**What to do:**
Give back every entry precisely as written, without any of the images.

**** Listed records ****

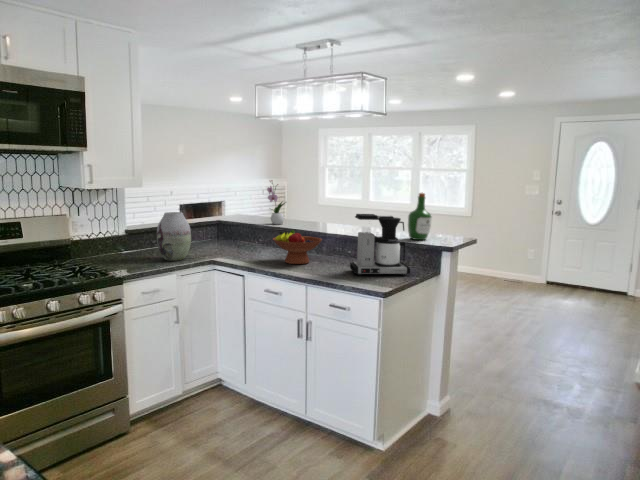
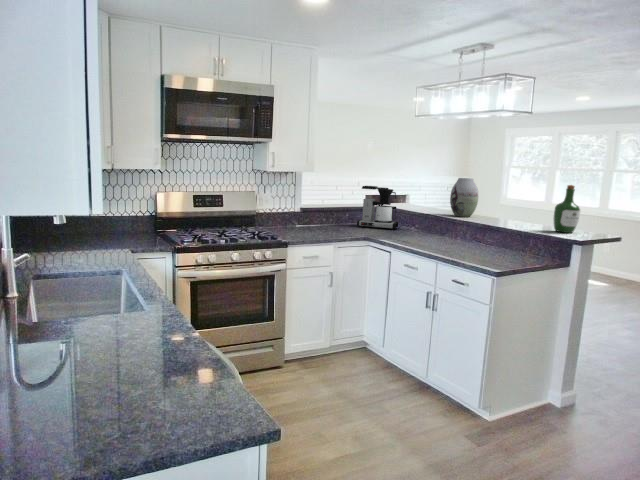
flower arrangement: present [267,180,285,224] -> none [425,170,444,212]
vase: present [157,212,191,261] -> present [450,178,478,217]
coffee maker: present [350,214,410,276] -> present [357,186,398,230]
fruit bowl: present [273,230,322,264] -> none [417,215,464,247]

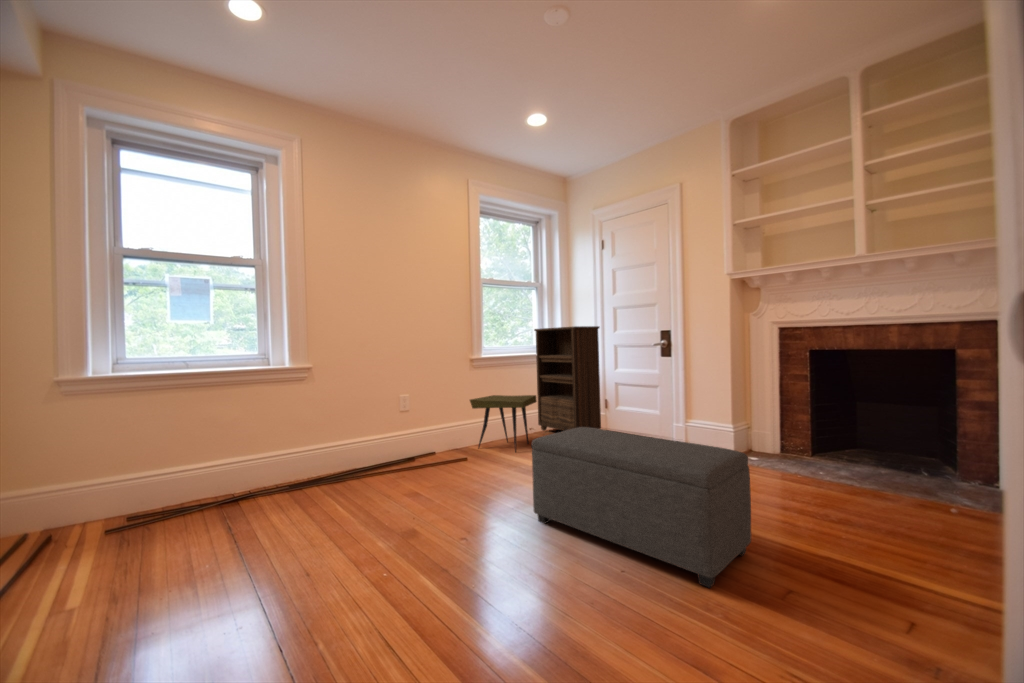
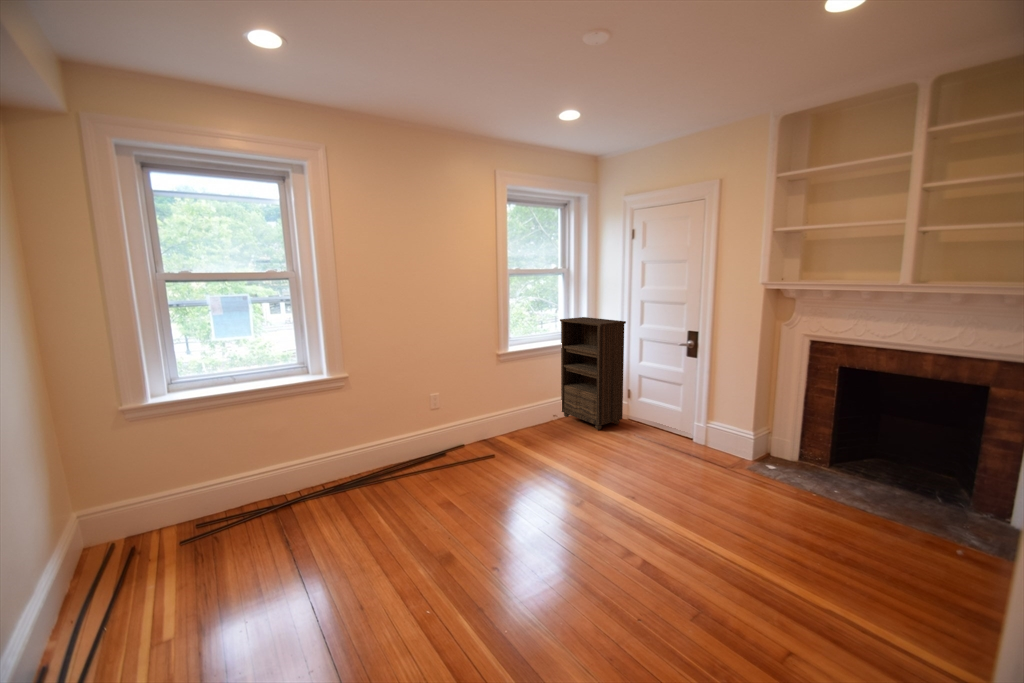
side table: present [470,395,537,452] -> none [497,388,561,448]
ottoman: present [532,427,751,588] -> none [561,455,770,645]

****

**Exercise answer:**
flower arrangement: present [267,180,285,224] -> none [425,170,444,212]
vase: present [157,212,191,261] -> present [450,178,478,217]
coffee maker: present [350,214,410,276] -> present [357,186,398,230]
fruit bowl: present [273,230,322,264] -> none [417,215,464,247]

side table: present [470,395,537,452] -> none [497,388,561,448]
ottoman: present [532,427,751,588] -> none [561,455,770,645]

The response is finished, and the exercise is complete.